With a sudden flash of blue light, Takar disappeared from the burning wall and reappeared at the castle docks. Teleportation only worked properly when a specific place had been marked out previously in his mind, and he marked the docks as soon as he arrived at the Old World two weeks ago in case escape was needed. Lurching about on the jetty, he steadied himself against a wooden pylon and waited for the nausea to ride itself out.
Finally it dissipated and found himself alone and the city behind him bathed in an orange from the coming fire at the walls. The screams of the fear crazed town civilians and soldiers meandered down through the salty sea air with a profound sadness that Takar did not feel.
Instead he was angry.
He had come here seeking riches, favour and glory. Instead it had been a disastrous failure. All was lost, even the fortress that had stood proud and strong for nearly a hundred years. A symbol of man's spirit of adventure and yearning to conquer and explore and he was responsible for its destruction.

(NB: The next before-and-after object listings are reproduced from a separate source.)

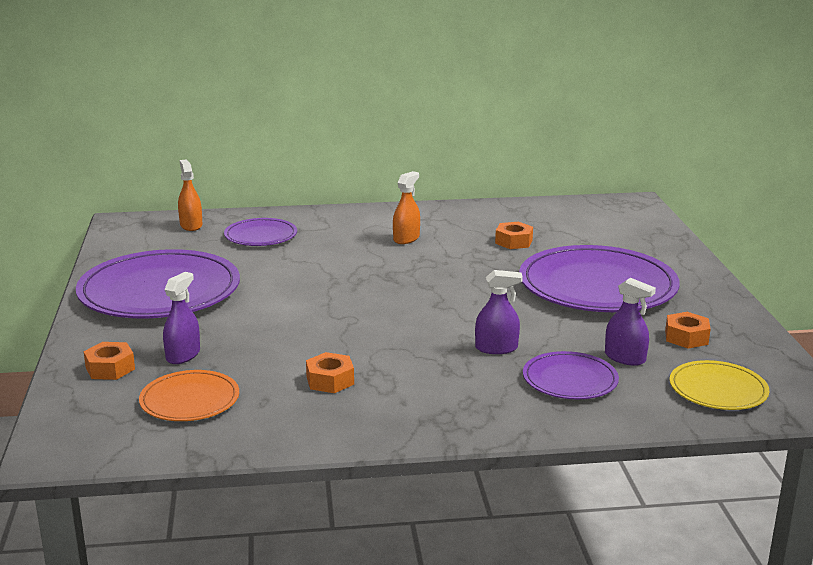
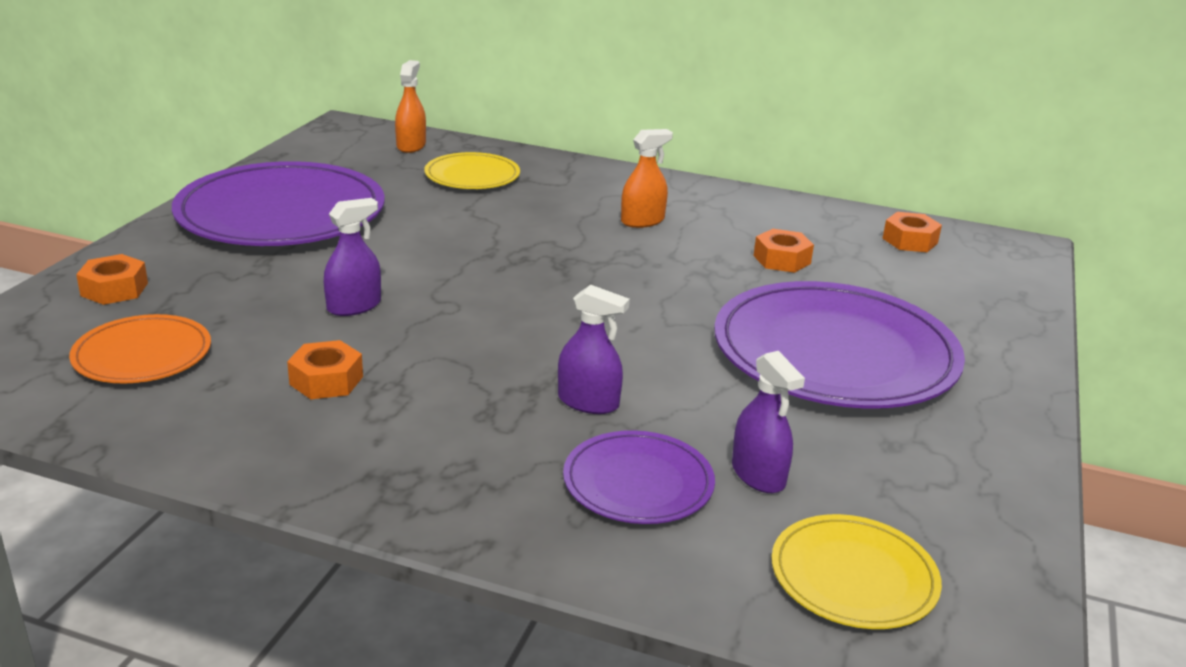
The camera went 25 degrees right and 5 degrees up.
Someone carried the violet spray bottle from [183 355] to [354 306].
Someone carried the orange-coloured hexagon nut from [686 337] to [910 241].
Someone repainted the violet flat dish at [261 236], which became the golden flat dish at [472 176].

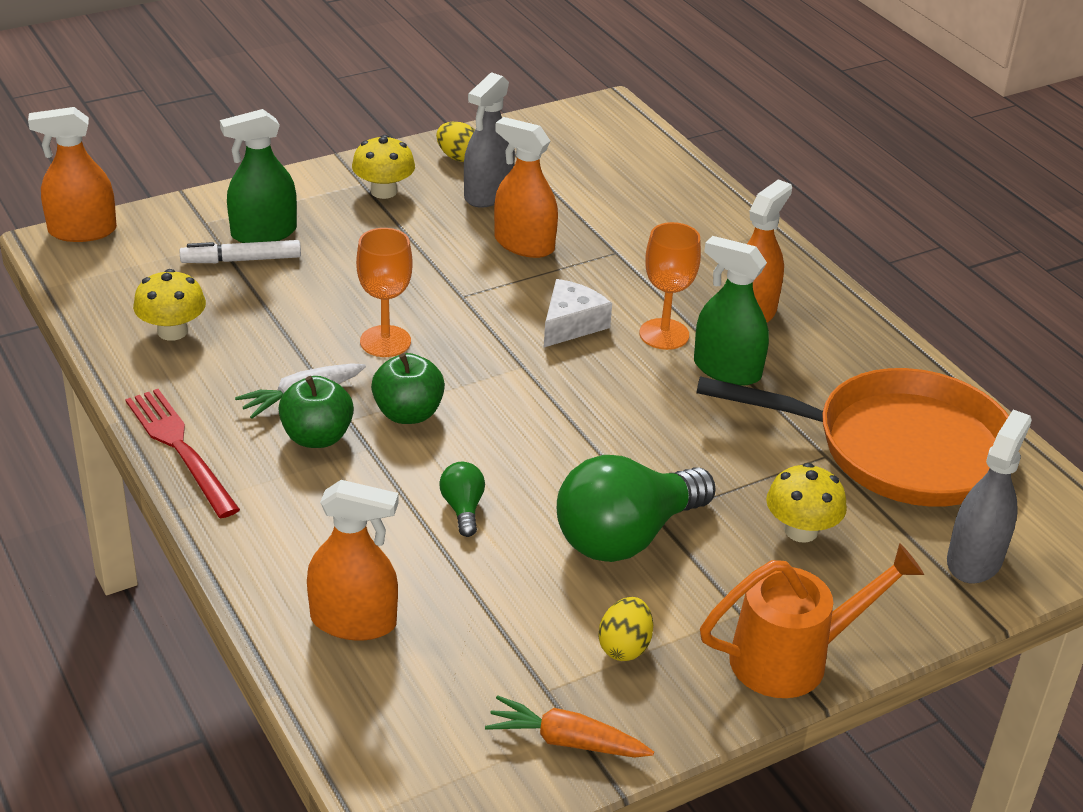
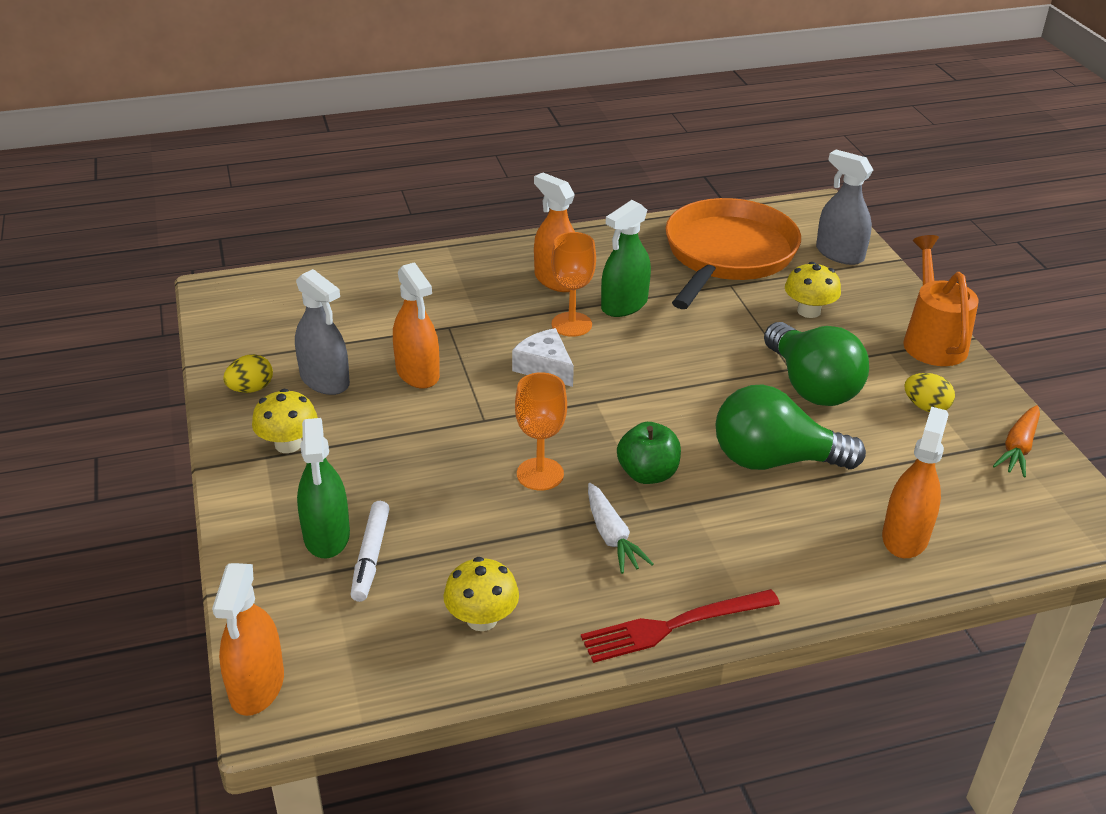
The camera went 75 degrees left and 0 degrees up.
Someone took away the green apple at [317 437].
Someone rotated the orange-coloured spray bottle at [524 244] by 75 degrees counterclockwise.
Someone scaled the green light bulb at [463 508] by 2.26.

Despondent, he went about untying the moorings and stepped up the plank to the deck of his ship.
"Milord! What is happening?" One of the deckhands asked, panic in his eyes and those of the rest of the crew behind him. They were mercenaries, one and all, loyalty purchased with the king's gold. Nevertheless, they were the most experienced at traversing the North Sea to the Old World and had a canny knack for survival.
Hence I find them here, already on board. Takar couldn't help but smile at the dumbfounded crew. "Push off and make for home at once, Lorader."
"But the townsfolk, the soldiers-."
"Are lost." Takar cut him off and swept his eyes over the stunned crew with fury in his eyes. "Get to it, or I'll boil the brains right out of your thick heads right now!"
As street smart and experienced as the men were, magicians were never ones to be trifled with as far as they were concerned, and despite their own misgivings, they set about setting sail and disembarking.
Quickly the ship drifted out towards the mouth of the bay and the castle pulled away. However, they were all close enough to see the crowd of people that were gathered too late at the docks and their desperate cries as they were left to die, whether by fire or otherwise.
The crew couldn't help but look back at them with honest sadness and low hearts. Takar kept his eyes south towards Duht's Castle, already thinking of how he was going to explain himself to the king.